Everyone involved has culpability. But the overarching problem is patriarchy, and the way it limits the futures, and the presents, of teen girls. Jenny’s parents want her to have opportunities. But they’re so worried about propriety, and are so narrow-minded themselves, that they won’t let her explore on her own, not even to go to a classical music concert, much less a trip to Paris. They believe she needs a male escort and guide. David unscrupulously takes advantage of their naivete, but he also takes advantage of their sexism.
Jenny’s teachers, for their part, are supposed to educate their students about dancing, great books, music. But they also want to keep them from thinking, or from experiencing the world. When Jenny asks Miss Walters what careers might be available to a young woman graduating from Oxford, the headmistress says that Jenny might teach in a girl’s school—a profession that Jenny can see isn’t very fulfilling—or entering the civil service. Jenny is obviously passionate about the arts, but no one suggests she might someday have a career as a writer or musician. As Jenny exasperatedly puts it, “So, what you're telling me is to be bored, and then bored, and finally bored again, but this time for the rest of my life?”
No one can deny it, because it’s true. As per Betty Friedan, the adults in Jenny’s life are preparing her to study hard and then do nothing. Jenny’s parents shrug when she decides not to attend Oxford; why would she need to when she’s already found a man? Given her options, Jenny reasonably feels like the only path to a meaningful life is via a Prince Charming. David swoops in and turns her rotting pumpkin into a chariot—until the chariot turns out to be rotten too.

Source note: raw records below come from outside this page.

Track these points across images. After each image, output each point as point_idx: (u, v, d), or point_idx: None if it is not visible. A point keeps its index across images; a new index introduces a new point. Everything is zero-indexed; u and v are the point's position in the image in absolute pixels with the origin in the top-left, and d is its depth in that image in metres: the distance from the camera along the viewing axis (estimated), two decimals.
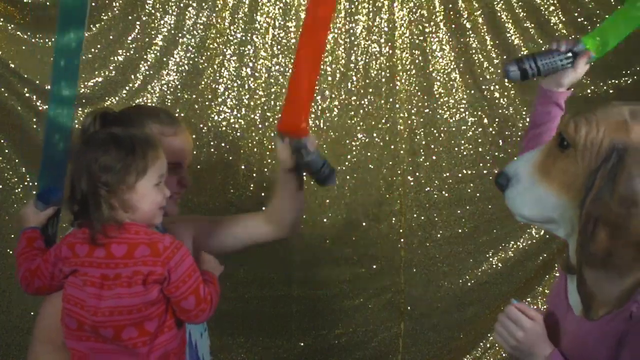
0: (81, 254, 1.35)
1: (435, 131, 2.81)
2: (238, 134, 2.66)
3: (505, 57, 2.76)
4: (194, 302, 1.35)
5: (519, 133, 2.85)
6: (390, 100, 2.75)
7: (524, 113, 2.83)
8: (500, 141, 2.85)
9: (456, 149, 2.84)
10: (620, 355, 1.23)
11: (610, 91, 2.83)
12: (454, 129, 2.81)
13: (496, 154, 2.85)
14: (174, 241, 1.36)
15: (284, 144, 1.56)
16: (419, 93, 2.77)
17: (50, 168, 1.59)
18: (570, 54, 1.64)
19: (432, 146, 2.83)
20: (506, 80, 1.74)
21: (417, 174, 2.83)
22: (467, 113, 2.82)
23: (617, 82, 2.82)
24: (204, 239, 1.72)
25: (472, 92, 2.81)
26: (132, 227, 1.35)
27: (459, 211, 2.90)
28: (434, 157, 2.83)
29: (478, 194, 2.88)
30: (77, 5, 1.60)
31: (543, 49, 1.62)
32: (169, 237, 1.36)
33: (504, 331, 1.36)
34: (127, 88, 2.56)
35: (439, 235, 2.90)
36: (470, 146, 2.84)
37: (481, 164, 2.86)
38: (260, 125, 2.67)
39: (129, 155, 1.34)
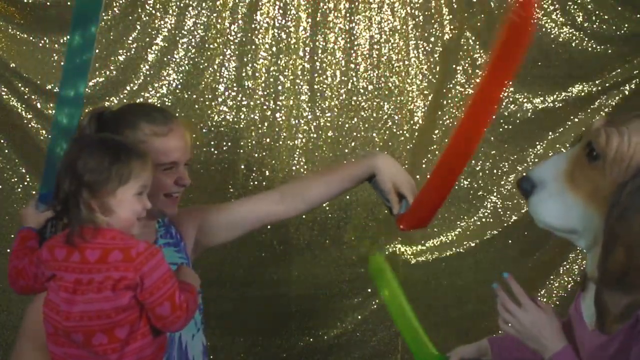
0: (59, 257, 1.35)
1: (434, 131, 2.81)
2: (238, 134, 2.66)
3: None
4: (169, 309, 1.33)
5: (511, 130, 2.85)
6: (390, 100, 2.75)
7: (520, 111, 2.84)
8: (491, 138, 2.85)
9: None
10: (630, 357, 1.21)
11: (611, 87, 2.85)
12: (451, 127, 2.81)
13: (492, 152, 2.85)
14: (149, 247, 1.34)
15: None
16: (419, 93, 2.77)
17: (54, 170, 1.59)
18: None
19: (431, 146, 2.83)
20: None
21: (417, 174, 2.83)
22: (463, 111, 2.82)
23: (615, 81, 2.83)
24: (211, 224, 1.73)
25: (470, 91, 2.81)
26: (109, 232, 1.34)
27: (459, 211, 2.90)
28: (429, 157, 2.83)
29: (479, 194, 2.88)
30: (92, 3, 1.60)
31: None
32: (145, 243, 1.35)
33: (508, 314, 1.33)
34: (127, 88, 2.56)
35: (439, 235, 2.90)
36: None
37: (480, 163, 2.87)
38: (260, 125, 2.67)
39: (114, 161, 1.34)
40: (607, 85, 2.85)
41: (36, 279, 1.41)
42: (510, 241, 2.94)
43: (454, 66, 2.80)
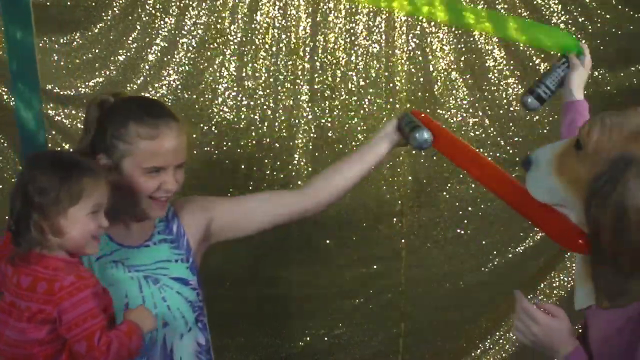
0: (7, 274, 1.34)
1: None
2: (238, 134, 2.66)
3: (505, 55, 2.79)
4: (84, 348, 1.28)
5: (521, 133, 2.85)
6: (390, 100, 2.75)
7: (524, 113, 2.83)
8: (501, 142, 2.85)
9: None
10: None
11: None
12: (454, 129, 2.81)
13: (497, 154, 2.85)
14: (77, 282, 1.30)
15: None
16: (419, 93, 2.77)
17: None
18: (563, 60, 1.82)
19: (433, 147, 2.82)
20: (525, 109, 1.90)
21: (418, 174, 2.83)
22: (467, 114, 2.82)
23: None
24: (225, 218, 1.72)
25: (473, 92, 2.81)
26: (47, 260, 1.31)
27: (460, 212, 2.89)
28: (434, 158, 2.83)
29: (480, 195, 2.88)
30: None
31: (542, 72, 1.79)
32: (72, 277, 1.30)
33: (522, 325, 1.37)
34: (127, 88, 2.56)
35: (440, 236, 2.89)
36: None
37: None
38: (260, 125, 2.67)
39: (64, 180, 1.31)
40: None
41: None
42: (512, 243, 2.94)
43: (454, 66, 2.79)
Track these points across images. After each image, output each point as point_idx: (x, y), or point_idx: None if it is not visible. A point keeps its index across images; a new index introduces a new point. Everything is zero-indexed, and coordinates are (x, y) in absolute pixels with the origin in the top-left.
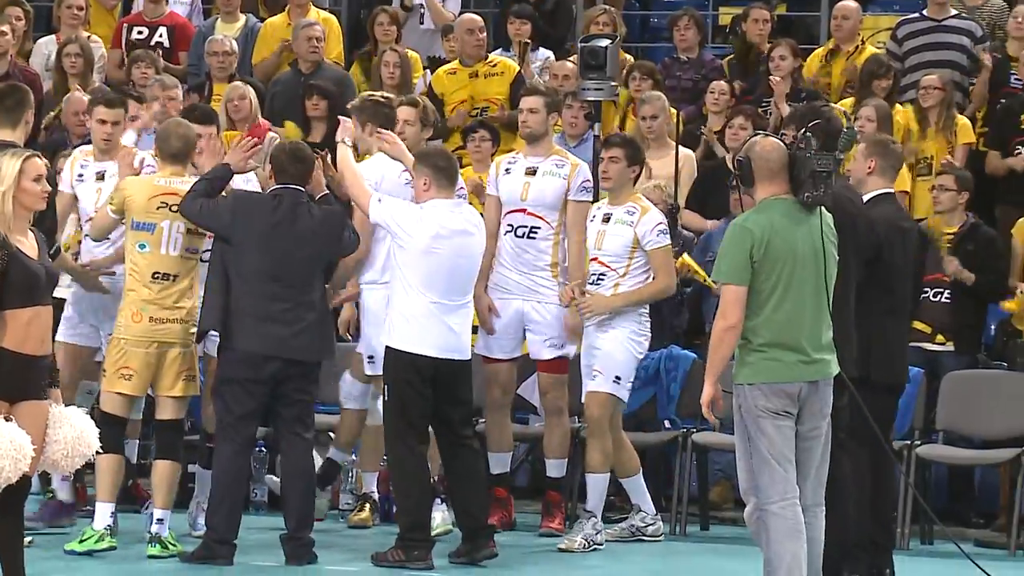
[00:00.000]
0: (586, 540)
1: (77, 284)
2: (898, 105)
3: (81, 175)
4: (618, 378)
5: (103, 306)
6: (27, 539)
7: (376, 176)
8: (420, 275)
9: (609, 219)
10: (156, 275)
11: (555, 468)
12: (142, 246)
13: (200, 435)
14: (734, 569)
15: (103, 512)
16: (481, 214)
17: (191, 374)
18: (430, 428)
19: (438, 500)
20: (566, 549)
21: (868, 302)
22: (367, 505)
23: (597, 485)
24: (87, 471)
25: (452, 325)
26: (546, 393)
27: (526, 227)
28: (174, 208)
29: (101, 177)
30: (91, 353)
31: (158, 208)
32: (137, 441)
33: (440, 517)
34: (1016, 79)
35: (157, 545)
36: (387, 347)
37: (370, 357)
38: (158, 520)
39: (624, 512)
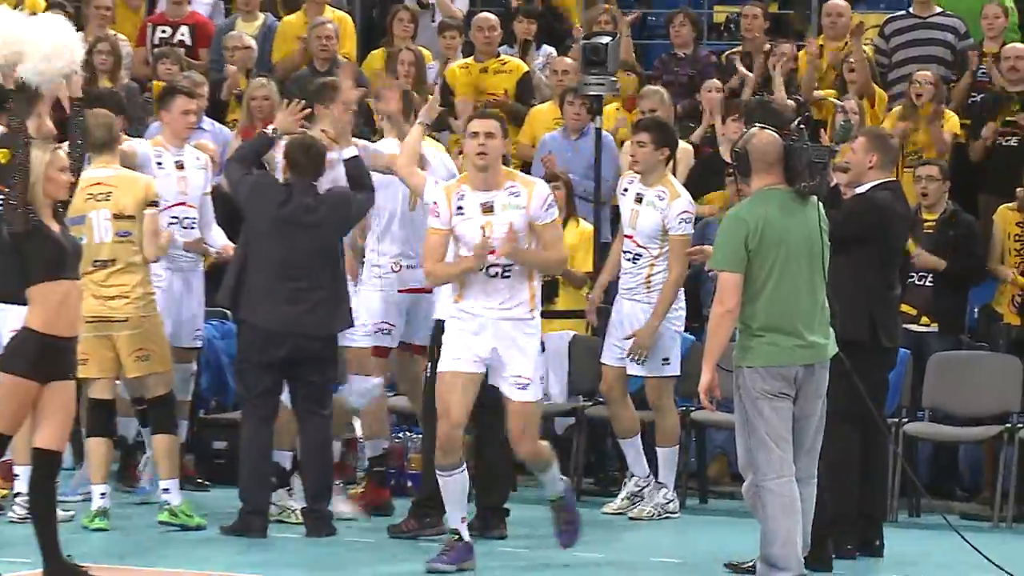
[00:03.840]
0: (657, 509)
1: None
2: (882, 93)
3: (160, 163)
4: (666, 360)
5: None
6: (70, 513)
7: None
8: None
9: (641, 200)
10: (96, 262)
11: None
12: (80, 239)
13: None
14: (733, 540)
15: (95, 493)
16: None
17: (144, 354)
18: None
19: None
20: (636, 518)
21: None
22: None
23: (667, 457)
24: (140, 451)
25: None
26: None
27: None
28: (99, 197)
29: (181, 167)
30: None
31: (86, 200)
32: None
33: None
34: (983, 72)
35: (166, 512)
36: (436, 321)
37: None
38: (164, 490)
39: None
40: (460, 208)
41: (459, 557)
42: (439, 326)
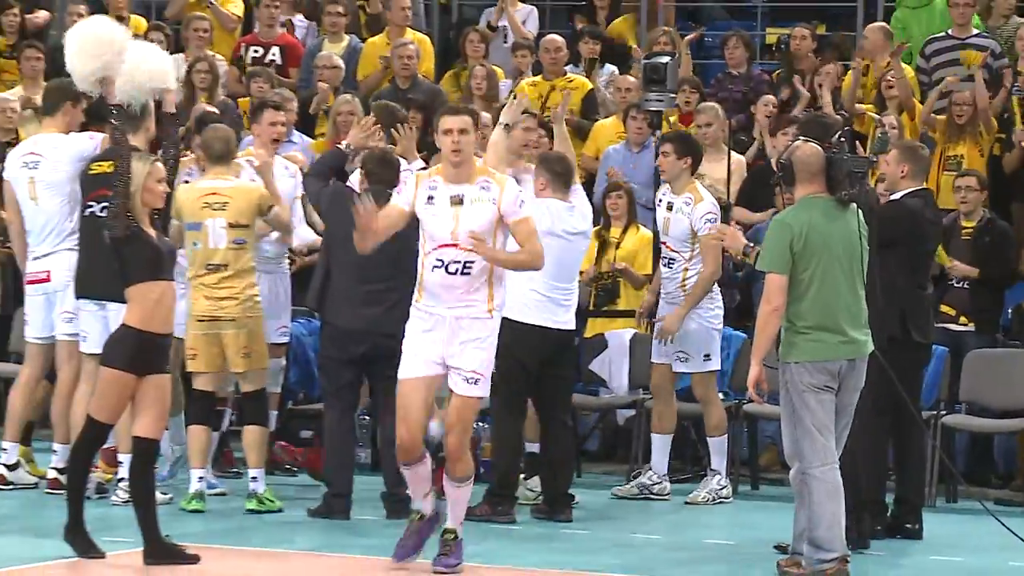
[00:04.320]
0: (711, 494)
1: None
2: (921, 107)
3: (253, 178)
4: (707, 356)
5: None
6: (167, 496)
7: None
8: None
9: (672, 207)
10: (209, 266)
11: None
12: (195, 244)
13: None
14: (781, 524)
15: (193, 477)
16: None
17: (249, 351)
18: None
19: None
20: (691, 502)
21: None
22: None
23: (717, 446)
24: (233, 439)
25: (561, 301)
26: None
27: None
28: (215, 206)
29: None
30: None
31: (202, 208)
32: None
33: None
34: (1017, 88)
35: (254, 500)
36: (504, 319)
37: None
38: (252, 478)
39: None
40: (431, 198)
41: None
42: (507, 325)
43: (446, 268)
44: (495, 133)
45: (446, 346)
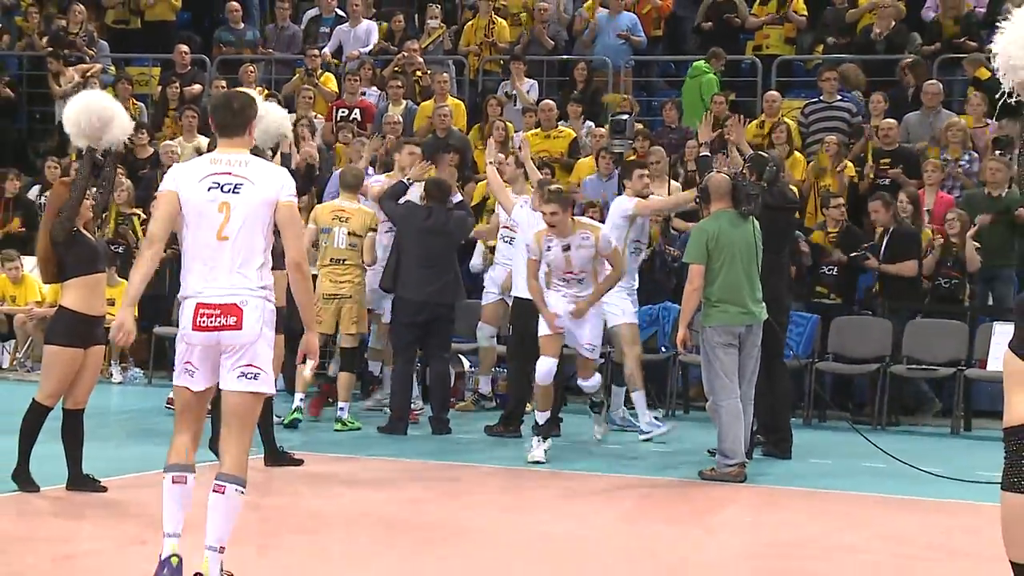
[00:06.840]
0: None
1: None
2: (796, 153)
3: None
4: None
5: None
6: (279, 418)
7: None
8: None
9: (569, 248)
10: (333, 260)
11: None
12: (324, 243)
13: None
14: (704, 437)
15: (345, 407)
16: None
17: (357, 319)
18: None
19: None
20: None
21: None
22: (469, 398)
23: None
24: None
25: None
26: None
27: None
28: (342, 219)
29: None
30: None
31: (333, 219)
32: (380, 363)
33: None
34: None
35: (339, 423)
36: (516, 298)
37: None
38: (340, 408)
39: None
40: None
41: None
42: (516, 302)
43: None
44: (488, 170)
45: None
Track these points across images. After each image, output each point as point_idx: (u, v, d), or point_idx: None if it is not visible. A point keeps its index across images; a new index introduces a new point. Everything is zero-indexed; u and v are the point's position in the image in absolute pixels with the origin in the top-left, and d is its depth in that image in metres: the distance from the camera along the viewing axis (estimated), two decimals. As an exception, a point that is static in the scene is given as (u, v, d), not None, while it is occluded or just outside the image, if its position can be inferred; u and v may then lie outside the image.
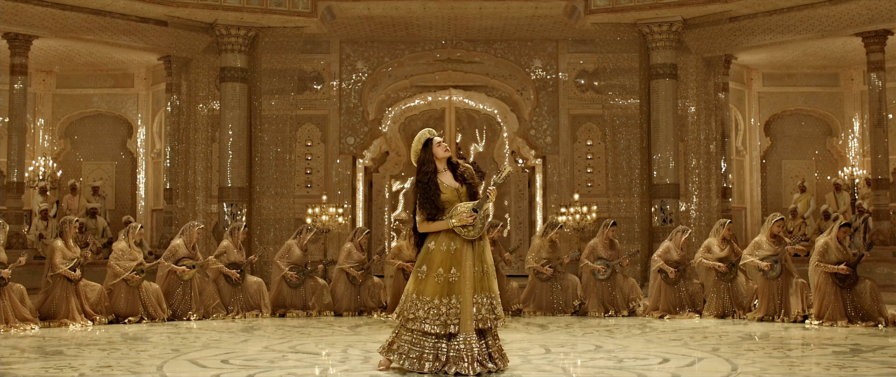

The film doesn’t end in misery. Jenny’s parents take responsibility for their role and support her rather than punishing her. With their backing and Miss Stubbs’ help, Jenny repeats her senior year, retakes her exams, gets into Oxford and is presumably able to access some of the opportunities for women that opened up as the 1960s progressed. Things, we know, have gotten better.
But how much better? Again, it took till 2010, a half-century after Jenny’s story is set, for a woman director to win Best Picture. Men still, in film, monopolize positions of power and influence. Women who want a meaningful life in the arts still have to negotiate with male patrons like producer Harvey Weinstein, who are often abusive and predatory.
Jenny learns from her experience with David that she has to rely on herself; if she wants the life of intellect and art and joy, she has to work at it. That’s a solid, middle-class moral. The film, though, has other takeaways. It suggests, for example, that the Oscars, and film, have shut women out for so long because there’s little support for women who are inspired by art and artmaking. And also because what support there is can be worse than none at all.